In interviews on news talk shows, Sanders and Trump aide Kellyanne Conway both said the new president firmly believes his claim posted Saturday on Twitter, saying, “Terrible! Just found out that Obama had my ‘wires tapped’ in Trump Tower just before the victory.”

Trump has offered no evidence to support the claim, but Sanders, Conway and, later, White House spokesman Sean Spicer said congressional committees need to probe the possibility.

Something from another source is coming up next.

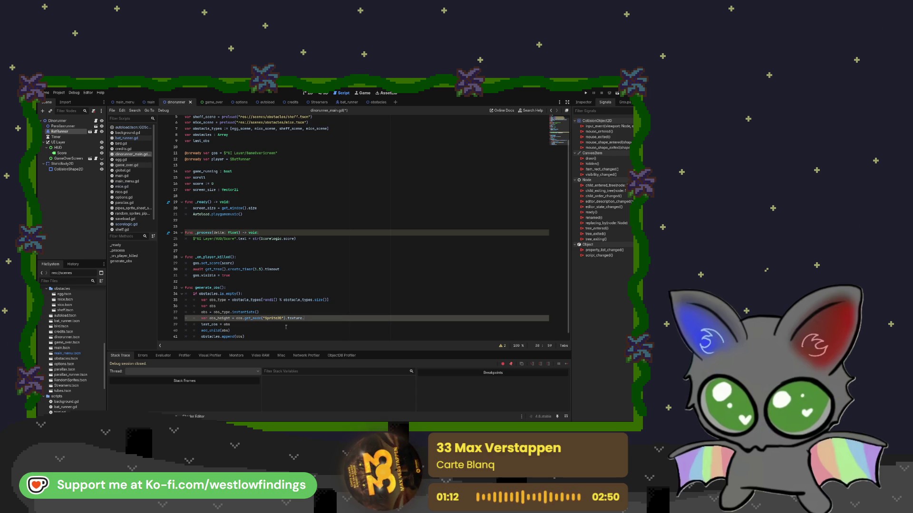
{"action": "type", "text": "_height("}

Intelligence committees in both the Senate and House of Representatives are already investigating the U.S. intelligence community’s conclusion that Russia meddled in the presidential election in an effort to help Trump win.

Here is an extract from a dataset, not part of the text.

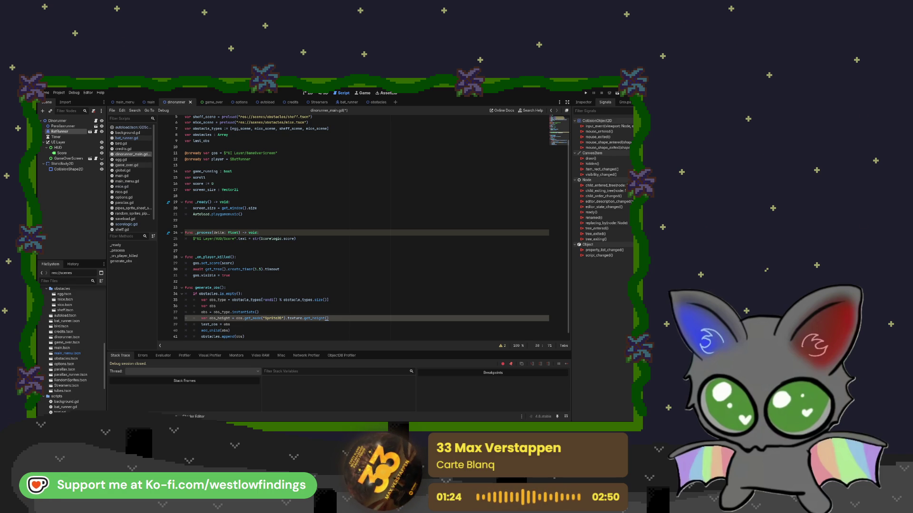
Add var obs_scale = obs.get_node("Sprite2D").scale after the obs_height line
{"action": "key", "text": "Return"}
{"action": "type", "text": "var ob"}
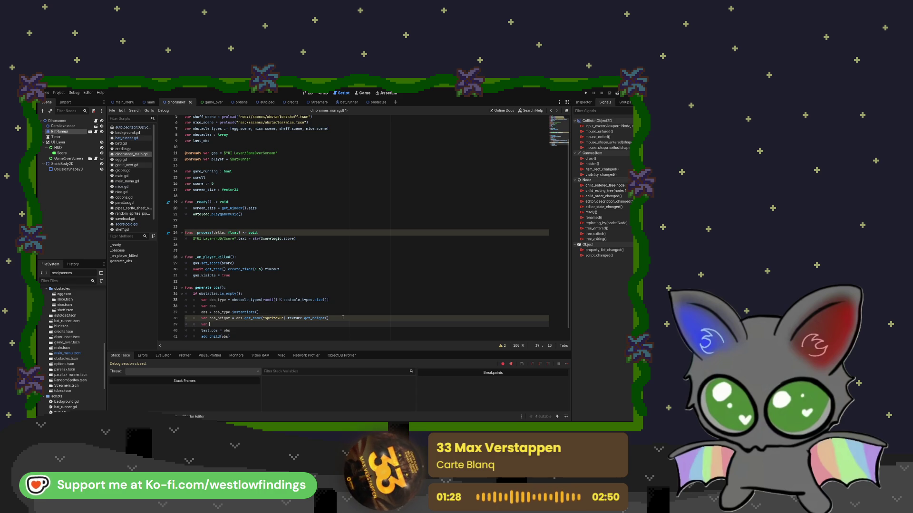
{"action": "type", "text": "s"}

“The president has made it clear he wants Congress to look into this,” Spicer said of Trump’s wiretap claim.

Conway told Fox News that “credible news sources” suggested there might have been politically motivated activity during the campaign that has yet to be divulged.

“He is the president of the United States,” Conway said of Trump. “He has information that the rest of us do not.”

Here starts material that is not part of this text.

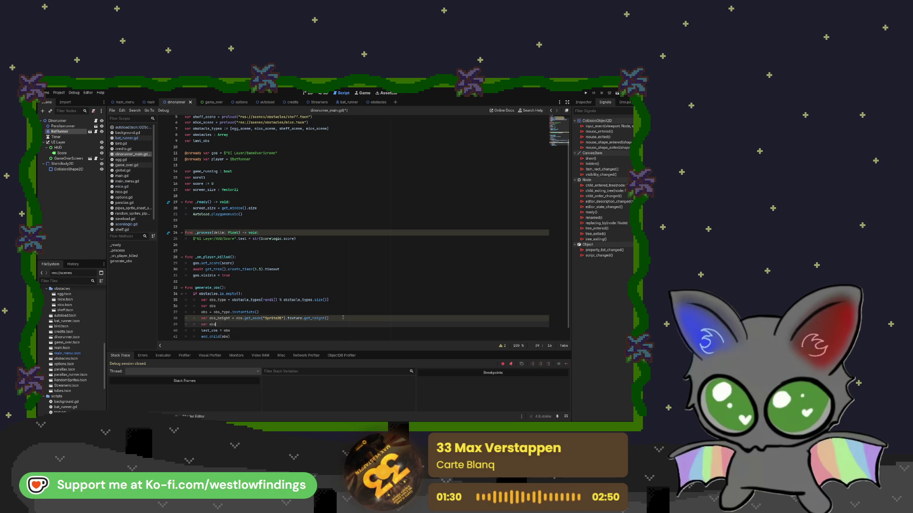
{"action": "type", "text": "_scale"}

Trump’s wiretapping claim has been widely dismissed by opposition Democrats and some Republicans.

Congressman Jason Chaffetz, the Republican chairman of the House government oversight panel, told CBS News, “Thus far I have not seen anything directly that would support what the president has said.”

Comey, the FBI director, asked the Justice Department to dispute Trump’s allegation that Obama ordered the wiretap, although it was not clear why he did not directly dispute the statement himself. Comey and his department have led the ongoing investigation of Russian influence on last year’s election.

Forbidden by law

Under U.S. law, a president cannot order someone’s phone to be wiretapped. Such a move would require approval by a federal judge and be based on reasonable grounds to suspect why a citizen’s telephone calls should be monitored.

Clapper, Obama’s intelligence chief, said Trump’s claim was simply wrong.

“There was no such wiretap activity mounted against the president-elect at the time, or as a candidate or against his campaign,” Clapper told NBC’s Meet the Press on Sunday.

WATCH: Clapper denies wiretap allegation

House Intelligence Committee Chairman Devin Nunes said in a statement Sunday his committee “will make inquiries into whether the government was conducting surveillance activities on any political party’s campaign officials or surrogates.”

The top Democrat on the committee, Rep. Adam Schiff, said Trump’s accusation was based on “conspiracy-based news.”

“For a president of the United States to make such an incendiary charge — and one that discredits our democracy in the eyes of the world — is as destructive as it was baseless,” Schiff said.

Trump requests Congressional investigation

Spicer issued a statement Sunday saying the president is requesting the committees to “determine whether executive branch investigative powers were abused in 2016.” He added that neither Trump nor the White House would offer further comment “until such oversight is conducted.”

House Democratic Leader Nancy Pelosi said Trump has no proof and is trying to shift conversation from Russia to Obama.

“This is called the wrap-up smear,” she told CNN. “You make up something, then you have the press write about it and then you say everybody’s writing about this charge. It’s a tool of an authoritarian to just have you always be talking about what you want them to be talking about.”

Senator Marco Rubio told NBC that Trump “will have to answer as to what exactly” he was referring to in making the claim that his phones were tapped.

The publisher of the Newsmax Media website, Christopher Ruddy — a friend of Trump’s — wrote Sunday the president told him, “This will be investigated. It will all come out. I will be proven right.”

Ruddy said he has not seen Trump this angry in a long time.

 

 

Russian meddling

A U.S. intelligence report concluded Russia carried out a campaign at the direction of President Vladimir Putin that used cyberattacks and other methods to influence the U.S. election campaign, to help Trump defeat his Democratic challenger Hillary Clinton, a former U.S. secretary of state.

Trump has denied any links to Russia, but numerous of his aides have met with Moscow’s ambassador to Washington, Sergey Kislyak.

Trump ousted his first national security adviser, Michael Flynn, after just 24 days on the job after he lied to Vice President Mike Pence and other top officials about the nature of his own conversations with Kislyak.

Last week, Attorney General Jeff Sessions said he was removing himself from any investigation into the Russian activities after reports emerged that he met twice last year with the ambassador, although he had said at his January confirmation hearing that he “did not have communications with the Russians.”